Meer duidelijkheid over het toepassen van de uitruilregeling is gekomen met de inwerkingtreding van LAP 2 op 24 december 2009. In dit plan heeft de uitruilregeling een nadere uitwerking gekregen door zogenaamde ‘spelregels’. Bij uitruil onder LAP 2 geldt het volgende:
- Uitruil is alleen mogelijk als die capaciteit is opgenomen in tabel 21.1 van het LAP2. In deze tabel staat de stortcapaciteit per provincie opgenomen (stand van zake 1 januari 2008).
- De exploitant die aan hem vergunde capaciteit wil afstoten, moet zijn bevoegd gezag hiervan op de hoogte stellen en een verzoek of aanvraag indienen om capaciteit te mogen verminderen met de af te stoten hoeveelheid. Hierbij moet deze exploitant aangeven wie de capaciteit overneemt.
- De partij die de capaciteit overneemt kan deze pas in gebruik nemen als de vergunning van de stortplaats waarvan de capaciteit moet worden uitgebreid, daadwerkelijk is aangepast.
- De afgestoten capaciteit hoeft niet per se op één nieuwe locatie in gebruik te worden genomen.

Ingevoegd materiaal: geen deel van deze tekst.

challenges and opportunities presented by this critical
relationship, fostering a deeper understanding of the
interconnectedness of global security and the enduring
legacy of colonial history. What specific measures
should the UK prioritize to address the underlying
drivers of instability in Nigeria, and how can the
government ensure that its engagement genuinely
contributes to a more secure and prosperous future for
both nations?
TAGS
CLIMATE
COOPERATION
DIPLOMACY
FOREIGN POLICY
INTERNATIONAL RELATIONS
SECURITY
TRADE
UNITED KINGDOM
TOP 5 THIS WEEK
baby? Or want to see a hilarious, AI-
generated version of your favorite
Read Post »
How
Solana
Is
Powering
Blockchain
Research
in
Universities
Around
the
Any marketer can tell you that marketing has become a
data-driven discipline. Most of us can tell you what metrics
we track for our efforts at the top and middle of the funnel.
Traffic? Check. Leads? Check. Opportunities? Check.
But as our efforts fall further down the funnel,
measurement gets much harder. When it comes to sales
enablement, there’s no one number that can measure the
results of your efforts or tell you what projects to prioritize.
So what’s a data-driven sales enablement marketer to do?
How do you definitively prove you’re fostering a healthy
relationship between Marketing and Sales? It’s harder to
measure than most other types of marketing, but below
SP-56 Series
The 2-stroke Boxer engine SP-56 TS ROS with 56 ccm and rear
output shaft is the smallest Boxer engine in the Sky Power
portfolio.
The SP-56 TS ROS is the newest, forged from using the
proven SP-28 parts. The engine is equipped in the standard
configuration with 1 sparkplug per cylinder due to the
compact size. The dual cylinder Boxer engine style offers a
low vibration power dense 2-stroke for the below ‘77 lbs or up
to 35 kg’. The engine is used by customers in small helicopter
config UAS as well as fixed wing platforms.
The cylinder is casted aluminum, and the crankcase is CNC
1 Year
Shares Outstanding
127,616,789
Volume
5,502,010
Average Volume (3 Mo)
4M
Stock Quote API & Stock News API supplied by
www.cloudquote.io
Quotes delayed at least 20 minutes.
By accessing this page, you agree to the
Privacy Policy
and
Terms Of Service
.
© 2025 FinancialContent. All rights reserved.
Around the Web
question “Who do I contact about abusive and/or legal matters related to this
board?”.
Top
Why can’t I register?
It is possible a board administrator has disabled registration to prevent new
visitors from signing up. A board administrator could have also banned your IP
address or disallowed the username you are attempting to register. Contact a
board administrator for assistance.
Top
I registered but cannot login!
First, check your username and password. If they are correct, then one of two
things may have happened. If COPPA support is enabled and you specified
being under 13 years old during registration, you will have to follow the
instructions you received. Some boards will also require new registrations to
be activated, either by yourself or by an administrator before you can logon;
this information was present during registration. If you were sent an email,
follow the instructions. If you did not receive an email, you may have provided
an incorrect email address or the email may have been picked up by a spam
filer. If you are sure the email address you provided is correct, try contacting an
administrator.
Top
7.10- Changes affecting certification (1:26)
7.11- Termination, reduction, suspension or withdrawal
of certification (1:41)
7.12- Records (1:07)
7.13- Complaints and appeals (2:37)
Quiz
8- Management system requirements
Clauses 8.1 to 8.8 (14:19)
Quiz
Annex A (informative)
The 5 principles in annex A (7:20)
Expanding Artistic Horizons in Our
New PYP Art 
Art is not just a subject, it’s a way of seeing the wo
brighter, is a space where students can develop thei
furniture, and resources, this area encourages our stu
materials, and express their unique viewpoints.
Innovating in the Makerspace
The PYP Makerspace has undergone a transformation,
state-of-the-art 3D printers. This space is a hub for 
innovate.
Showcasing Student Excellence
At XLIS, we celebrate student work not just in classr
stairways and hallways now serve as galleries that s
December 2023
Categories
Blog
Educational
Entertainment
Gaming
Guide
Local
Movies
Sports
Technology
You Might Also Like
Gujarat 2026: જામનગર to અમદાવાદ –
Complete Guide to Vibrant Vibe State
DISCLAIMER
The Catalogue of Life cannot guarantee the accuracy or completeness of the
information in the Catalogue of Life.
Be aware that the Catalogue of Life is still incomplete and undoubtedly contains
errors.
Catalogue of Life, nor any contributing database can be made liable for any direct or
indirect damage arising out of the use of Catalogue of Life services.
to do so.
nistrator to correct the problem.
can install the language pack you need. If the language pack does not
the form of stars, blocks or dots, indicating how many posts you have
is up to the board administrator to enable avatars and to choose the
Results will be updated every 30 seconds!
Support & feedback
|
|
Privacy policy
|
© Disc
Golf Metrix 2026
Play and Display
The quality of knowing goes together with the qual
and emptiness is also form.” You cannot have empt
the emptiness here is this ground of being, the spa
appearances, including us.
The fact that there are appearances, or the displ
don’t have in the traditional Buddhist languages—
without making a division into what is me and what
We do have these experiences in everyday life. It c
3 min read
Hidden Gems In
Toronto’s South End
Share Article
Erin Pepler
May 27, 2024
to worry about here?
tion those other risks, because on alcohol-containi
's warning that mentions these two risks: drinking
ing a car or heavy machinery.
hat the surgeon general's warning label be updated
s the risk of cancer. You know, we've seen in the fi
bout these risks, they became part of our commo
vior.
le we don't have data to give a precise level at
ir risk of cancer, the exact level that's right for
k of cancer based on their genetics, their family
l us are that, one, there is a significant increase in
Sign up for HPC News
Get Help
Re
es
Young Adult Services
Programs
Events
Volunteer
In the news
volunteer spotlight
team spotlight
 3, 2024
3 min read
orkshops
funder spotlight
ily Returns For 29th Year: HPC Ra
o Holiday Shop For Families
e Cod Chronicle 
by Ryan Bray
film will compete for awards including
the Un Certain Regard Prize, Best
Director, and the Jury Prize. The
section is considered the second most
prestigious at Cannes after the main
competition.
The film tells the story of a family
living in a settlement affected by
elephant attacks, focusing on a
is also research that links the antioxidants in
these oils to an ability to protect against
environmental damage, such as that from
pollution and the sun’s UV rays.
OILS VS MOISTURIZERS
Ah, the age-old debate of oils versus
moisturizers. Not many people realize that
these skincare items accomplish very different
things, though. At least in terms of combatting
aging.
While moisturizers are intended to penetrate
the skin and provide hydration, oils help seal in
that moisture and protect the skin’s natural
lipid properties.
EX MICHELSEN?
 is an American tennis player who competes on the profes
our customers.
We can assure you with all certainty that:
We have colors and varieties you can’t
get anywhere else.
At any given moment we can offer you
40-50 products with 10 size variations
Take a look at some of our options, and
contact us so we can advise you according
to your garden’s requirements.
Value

De (nieuwe) eigenaar mag die capaciteit over meerdere stortplaatsen verdelen en in meerdere provincies in procedure brengen.
- De afgestoten capaciteit hoeft niet per se direct na het afstoten bij een andere stortplaats in procedure te worden gebracht. De (nieuwe) eigenaar mag deze capaciteit in reserve houden en aldus op de spreekwoordelijke ‘plank’ leggen. Deze capaciteit wordt dan ook zeer toepasselijk ‘plankcapaciteit’ genoemd.
- Het overnemen van capaciteit betekent niet dat die capaciteit ergens anders automatisch wordt vergund. Op een aanvraag om uitbreiding zijn de normale procedures van toepassing.
- Als duidelijk is dat de aanvraag de uitruil van stortcapaciteit betreft, mag het bevoegd gezag geen beroep doen op het moratorium in het LAP om de uitbreiding te weigeren. Het LAP voorziet namelijk in uitruil en de totale Nederlandse capaciteit neemt door de uitruil niet toe.
- Het voornemen tot uitruil moet door de betrokken partijen schriftelijk aan VROM en SenterNovem worden medegedeeld.
Concluderend kan worden vastgesteld dat het invoeren van de uitruilregeling de capaciteitsregulering flexibeler heeft gemaakt. Voornoemde ‘spelregels’ hebben de uitruilregeling vervolgens duidelijker gemaakt. Voor de praktijk is deze duidelijkheid gewenst. Voor exploitanten die capaciteit willen afstoten of aantrekken is kenbaar geworden wat van hen wordt verwacht, maar ook wat zij zelf mogen verwachten. De uitruilregeling als opgenomen in LAP 2 is een mooi voorbeeld hoe het abstracte compensatiebeginsel een concrete en werkbare invulling heeft gekregen binnen het Afvalstoffenrecht.